Two pages from the scenario The Temple of Twins

The Temple of Twins

This scenario is a small, unplanned heroquest through Praxian myths in order to re-establish a temple's harmony. This is an original idea, and heroquests are a unique aspect of RuneQuest, as they allow you to bring the myths of Glorantha to life. Moreover, the PCs might be confronted by a dilemma in the end. Still, some of the tests are bound to fail, as it is highly likely the PCs lack the specific skills required. Luckily, they can also fail all the tests and still get to the end, but pretty battered. I want to like this scenario, because I love myths, but I'm not sure it is going to be fun for the players, so I would make some changes before running it. For example, you could run the campaign with an all-Praxian party including at least one initiate of Eiritha (see Cults of RuneQuest: the Earth Goddesses for more info about that cult). That way, this scenario would make that character (and player) shine as she leads the way through the heroquest while the other PCs follow her and help keep her alive.


There is a lot you can miss if you are bad at survival skills while traversing the Praxian myths

Praxian encounters

To round up the book, the appendix includes 34 pages full of stats for many kinds of encounters in Prax. These range from herders and raiders from the main Praxian tribes, to fauna and flora such as the waterthief plant, and ghosts and weird spirits such as the hyena spirit pack (my favourite). More than enough to make your life easy when running adventures in Prax, or to spice up the 4 scenarios in the book.

The encounter section is full of stats to make your life easier as a GM

All in all

Sacred Earth, Sacred Water is a wonderful book. It is a crash course on Praxian culture and it immerses the players in a harsh way of life. The writing is good, and the art and layout are top-notch. The scenarios include original ideas throughout, and even if you don't run them as written, there is a lot to use in them. Moreover, a lot of care has been put into making this both a useful and nice-looking book, and the authors' effort to make the scenarios as flexible as possible is specially commendable.

The negative aspects are few. One is a certain tendency for linearity in the scenarios, which is partially countered by the flexibility they allow. Another is I would have liked to see how to solve some scenes that might happen often in a Praxian campaign, like raiding a rival clan for cattle or how to defend your herds from a cattle raid. Some rules for managing Praxian clans as a base for adventurers would have been cool.
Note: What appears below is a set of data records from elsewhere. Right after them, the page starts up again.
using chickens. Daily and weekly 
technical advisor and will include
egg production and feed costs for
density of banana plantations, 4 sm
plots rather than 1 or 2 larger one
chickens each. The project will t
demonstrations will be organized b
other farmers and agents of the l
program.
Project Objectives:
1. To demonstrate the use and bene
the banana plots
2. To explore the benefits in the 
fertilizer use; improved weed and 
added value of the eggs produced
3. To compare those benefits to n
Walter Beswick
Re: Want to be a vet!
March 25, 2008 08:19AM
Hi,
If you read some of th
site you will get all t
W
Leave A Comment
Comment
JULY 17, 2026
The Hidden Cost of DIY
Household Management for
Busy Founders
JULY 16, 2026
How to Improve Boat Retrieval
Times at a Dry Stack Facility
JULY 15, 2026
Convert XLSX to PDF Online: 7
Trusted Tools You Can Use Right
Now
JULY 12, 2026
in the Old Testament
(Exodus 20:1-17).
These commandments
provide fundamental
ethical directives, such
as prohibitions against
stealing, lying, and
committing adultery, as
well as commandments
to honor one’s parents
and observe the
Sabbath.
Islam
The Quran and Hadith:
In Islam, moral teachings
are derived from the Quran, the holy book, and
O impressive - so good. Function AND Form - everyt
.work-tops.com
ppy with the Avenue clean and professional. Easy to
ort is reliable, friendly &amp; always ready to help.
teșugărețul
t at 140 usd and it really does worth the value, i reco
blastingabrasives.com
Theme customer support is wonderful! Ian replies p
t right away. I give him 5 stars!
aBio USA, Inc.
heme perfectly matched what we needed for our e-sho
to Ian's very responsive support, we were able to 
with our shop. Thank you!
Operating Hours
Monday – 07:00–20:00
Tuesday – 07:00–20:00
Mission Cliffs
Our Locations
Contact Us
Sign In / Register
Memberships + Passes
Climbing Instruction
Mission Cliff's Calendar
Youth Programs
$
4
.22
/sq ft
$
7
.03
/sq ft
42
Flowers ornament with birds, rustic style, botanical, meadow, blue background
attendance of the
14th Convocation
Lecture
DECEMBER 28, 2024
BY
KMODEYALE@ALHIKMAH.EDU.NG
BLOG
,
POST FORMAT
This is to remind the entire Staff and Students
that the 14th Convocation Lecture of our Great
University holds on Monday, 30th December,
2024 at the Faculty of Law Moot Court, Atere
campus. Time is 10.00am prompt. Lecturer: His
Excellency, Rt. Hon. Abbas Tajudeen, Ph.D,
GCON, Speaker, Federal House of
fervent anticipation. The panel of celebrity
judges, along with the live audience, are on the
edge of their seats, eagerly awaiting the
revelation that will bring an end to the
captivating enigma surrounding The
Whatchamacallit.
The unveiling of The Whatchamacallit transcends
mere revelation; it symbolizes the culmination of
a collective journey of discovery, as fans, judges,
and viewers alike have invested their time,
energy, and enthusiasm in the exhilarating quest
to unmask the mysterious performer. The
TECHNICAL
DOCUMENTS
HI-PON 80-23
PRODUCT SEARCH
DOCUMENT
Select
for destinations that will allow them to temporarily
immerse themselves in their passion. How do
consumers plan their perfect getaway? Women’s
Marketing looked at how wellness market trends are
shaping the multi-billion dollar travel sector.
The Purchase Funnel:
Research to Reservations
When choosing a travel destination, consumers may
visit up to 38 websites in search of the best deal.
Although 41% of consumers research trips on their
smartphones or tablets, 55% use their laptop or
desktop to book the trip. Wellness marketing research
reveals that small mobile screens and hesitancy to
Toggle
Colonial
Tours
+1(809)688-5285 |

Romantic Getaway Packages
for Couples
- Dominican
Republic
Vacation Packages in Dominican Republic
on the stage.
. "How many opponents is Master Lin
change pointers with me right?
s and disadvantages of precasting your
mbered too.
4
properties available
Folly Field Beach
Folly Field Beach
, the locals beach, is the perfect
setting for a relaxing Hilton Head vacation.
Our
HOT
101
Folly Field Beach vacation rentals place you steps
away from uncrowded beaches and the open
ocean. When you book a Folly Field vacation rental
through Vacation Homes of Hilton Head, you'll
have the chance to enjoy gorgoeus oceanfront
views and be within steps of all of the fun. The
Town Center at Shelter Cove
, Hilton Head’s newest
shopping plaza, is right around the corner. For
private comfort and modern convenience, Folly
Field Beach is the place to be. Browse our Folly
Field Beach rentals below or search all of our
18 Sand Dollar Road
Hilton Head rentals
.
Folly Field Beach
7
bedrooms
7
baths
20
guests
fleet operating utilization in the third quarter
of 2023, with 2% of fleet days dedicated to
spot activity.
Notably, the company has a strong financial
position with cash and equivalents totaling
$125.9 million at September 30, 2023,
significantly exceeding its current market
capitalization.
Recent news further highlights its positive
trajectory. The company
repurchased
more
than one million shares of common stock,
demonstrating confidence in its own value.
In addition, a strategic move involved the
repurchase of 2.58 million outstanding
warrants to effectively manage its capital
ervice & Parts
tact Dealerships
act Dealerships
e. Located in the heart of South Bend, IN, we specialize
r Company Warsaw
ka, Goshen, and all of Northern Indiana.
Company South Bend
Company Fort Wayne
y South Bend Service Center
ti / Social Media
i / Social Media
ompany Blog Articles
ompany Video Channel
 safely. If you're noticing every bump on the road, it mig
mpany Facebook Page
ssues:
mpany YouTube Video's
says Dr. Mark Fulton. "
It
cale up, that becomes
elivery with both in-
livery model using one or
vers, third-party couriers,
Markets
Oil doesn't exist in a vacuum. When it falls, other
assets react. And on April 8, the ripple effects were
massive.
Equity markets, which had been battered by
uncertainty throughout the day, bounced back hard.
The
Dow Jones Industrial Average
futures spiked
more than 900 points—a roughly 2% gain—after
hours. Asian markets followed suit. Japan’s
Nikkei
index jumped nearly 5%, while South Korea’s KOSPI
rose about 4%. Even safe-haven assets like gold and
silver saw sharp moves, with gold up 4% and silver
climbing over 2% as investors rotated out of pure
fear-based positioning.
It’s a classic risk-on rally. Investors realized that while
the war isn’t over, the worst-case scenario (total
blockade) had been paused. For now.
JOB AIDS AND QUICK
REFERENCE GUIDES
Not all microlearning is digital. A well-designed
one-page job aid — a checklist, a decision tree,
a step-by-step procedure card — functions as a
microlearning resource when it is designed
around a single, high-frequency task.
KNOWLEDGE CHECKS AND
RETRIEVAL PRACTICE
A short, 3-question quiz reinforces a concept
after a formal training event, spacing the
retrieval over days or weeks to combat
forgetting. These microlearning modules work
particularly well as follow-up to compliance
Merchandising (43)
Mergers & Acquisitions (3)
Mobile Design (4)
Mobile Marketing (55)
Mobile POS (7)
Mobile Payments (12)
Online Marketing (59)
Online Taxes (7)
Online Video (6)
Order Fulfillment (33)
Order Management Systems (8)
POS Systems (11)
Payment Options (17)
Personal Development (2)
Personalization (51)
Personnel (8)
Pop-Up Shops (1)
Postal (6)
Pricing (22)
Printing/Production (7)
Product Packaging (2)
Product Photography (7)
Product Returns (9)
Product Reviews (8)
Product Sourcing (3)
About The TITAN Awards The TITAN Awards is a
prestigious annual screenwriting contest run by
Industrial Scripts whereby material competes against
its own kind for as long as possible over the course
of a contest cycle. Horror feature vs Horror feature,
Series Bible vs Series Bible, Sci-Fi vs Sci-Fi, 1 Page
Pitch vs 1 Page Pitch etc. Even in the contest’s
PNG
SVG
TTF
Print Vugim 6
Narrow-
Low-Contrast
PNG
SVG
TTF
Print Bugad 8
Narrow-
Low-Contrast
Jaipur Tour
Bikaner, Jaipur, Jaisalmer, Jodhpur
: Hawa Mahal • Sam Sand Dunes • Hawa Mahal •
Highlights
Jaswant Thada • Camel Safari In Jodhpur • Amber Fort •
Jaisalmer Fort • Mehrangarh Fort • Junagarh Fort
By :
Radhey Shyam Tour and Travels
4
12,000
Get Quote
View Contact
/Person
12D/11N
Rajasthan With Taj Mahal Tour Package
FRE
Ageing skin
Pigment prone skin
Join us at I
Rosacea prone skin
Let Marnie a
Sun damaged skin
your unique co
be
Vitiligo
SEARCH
Finally, it would have been great to include some scenarios dealing with well-known locations in Prax like the Block, the Winter Ruins or the Paps. Maybe in a future Jonstown Compendium publication? So, to sum up:

This book is for you if...

  • You are running a campaign in Prax or love Prax as a location for adventures.
  • You enjoy good art and layout.
  • You love scenarios with a lot of flexibility on how to use them.
  • You want to have lots of stats for Praxian NPCs and encounters for your campaign.
  • You agree it is about time there was an official book about Prax! :-P

Don't get close to it if...

  • Your adventurers are never going to set a foot in Prax and do not like that place.
  • You dislike linear scenarios.

Sacred Earth, Sacred Water is available from DrivethruRPG both in PDF (20$) and in hardcover format (36$), with the Premium Color version costing 40$. Buying the hardcover does not include the PDF for free, but buying the pack of "Standard Color" hardcover plus PDF saves you 5$ over buying both separately. Oh, and you can download a map and some handouts for free. Have you read it as well? Tell me if you agree with my assessment! Even better: Have you played or run it? Please tell me how did it go! Either way, I hope you find my review useful.